This Is Dan Harmon’s Best Rule for Joke-Telling

As contrivance in comedy gets discussed online, the ‘Monopoly Guy’ principle rears its top-hatted head
This Is Dan Harmon’s Best Rule for Joke-Telling

Dan Harmon says that, if you want to learn how to be an effective and successful comedy screenwriter, there are few teachers better than Ace Ventura: When Nature Calls.

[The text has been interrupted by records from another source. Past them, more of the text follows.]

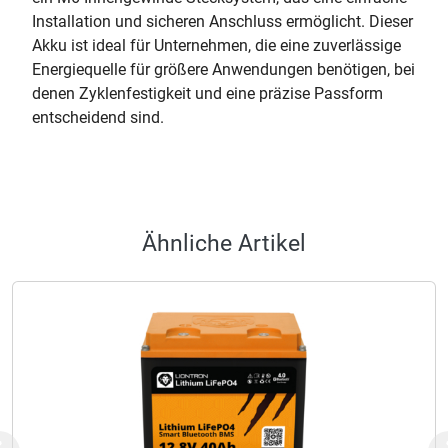
Installation und sicheren Anschluss ermöglicht. Dieser
Akku ist ideal für Unternehmen, die eine zuverlässige
Energiequelle für größere Anwendungen benötigen, bei
denen Zyklenfestigkeit und eine präzise Passform
entscheidend sind.
Ähnliche Artikel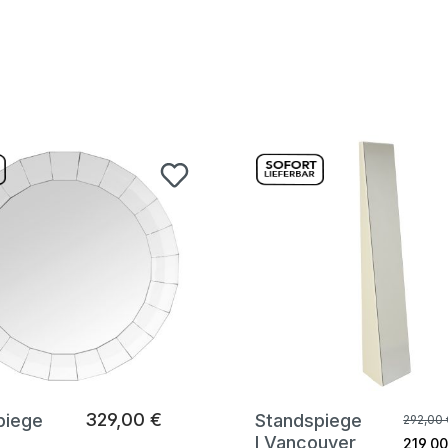
329,00 €
piege
Standspiege
292,00 
l Vancouver
219,00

Since the New Yorker called out former Daily Show correspondent and current hosting candidate Hasan Minhaj for fabricating dramatic and traumatizing anecdotes in his stand-up act this past week, the comedy world has been abuzz with conversations over the limits to an artist’s creative license when it comes to telling jokes. Though stand-ups have been making up stories about their lives to get laughs since the dawn of the punchline, the practice of supporting unremarkable zingers with overly contrived set-ups is generally considered “hack” — and after it was revealed that Minhaj changed the last name of a real person to set up a mediocre alphabet joke, comic Sridhar Ramesh called out Minhaj for violating Harmon’s “Monopoly Guy” principle.

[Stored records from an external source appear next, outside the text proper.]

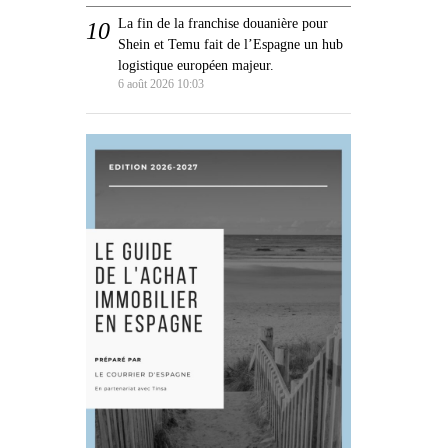
La fin de la franchise douanière pour
Shein et Temu fait de l’Espagne un hub
logistique européen majeur.
6 août 2026 10:03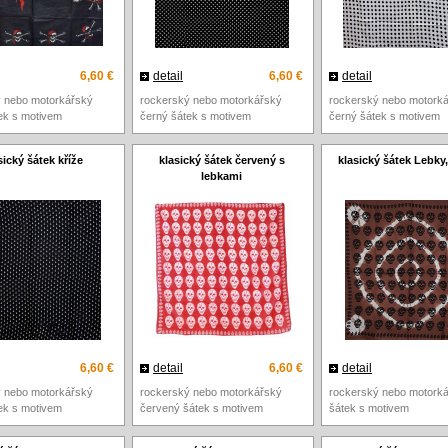
6,60 €
detail
6,60 €
detail
ý nebo motorkářský
rockerský nebo motorkářský
rockerský nebo motork
ek s motivem
černý šátek s motivem
černý šátek s motivem
sický šátek kříže
klasický šátek červený s
klasický šátek Lebky,
lebkami
6,60 €
detail
6,60 €
detail
ý nebo motorkářský
rockerský nebo motorkářský
rockerský nebo motork
ek s motivem
červený šátek s motivem
šátek s motivem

Put simply, the “Monopoly Guy” rule states that, if a joke-teller or screenwriter (Steve Oedekerk) creates a character who is a short, rich bald guy wearing a tuxedo, a bow tie and a monocle, having a character crack wise with the line, “You must be the Monopoly Guy!” doesn’t count as a real joke. 

Harmon and his writing partner Rob Schrab thought of the principle while watching the Jim Carrey classic during their early years as screenwriters, realizing that every joke in every script relies, to some degree, on a manufactured setup. “Everything is a little bit of a Monopoly Guy,” Harmon explained during a 2013 episode of the Harmontown podcast. Harmon explained how, behind the scenes, the casting director for Ace Ventura: When Nature Calls was instructed to find someone who looks like the Monopoly Guy, the costume designers were handed a card with the Monopoly Guy on it and every aspect of the character’s creation revolved around his resemblance to the Monopoly Guy. So, by the time Carrey reaches his punchline, “You’re supposed to be like, ‘Holy sh–, he nailed it!’”

“There’s that guy walking around the movie set dressed as the Monopoly Guy, thinking he can get away with it! Well, not according to the other guy, who’s also in the same movie written by the same person,” Harmon sarcastically remarked. “That counts as a joke if the guy’s on the street, then you’re a badass.” However, when the character is, in every respect, fabricated, contrived and designed for the sole purpose of receiving the put-down, the punchline ends up being a cheap facsimile of an actual joke that only impresses the easily amused.

Basically, Minhaj making up a long name just so that he can say, “That guy has a long name!” is so bad that it’s on the same level as the odious Ace Ventura sequel.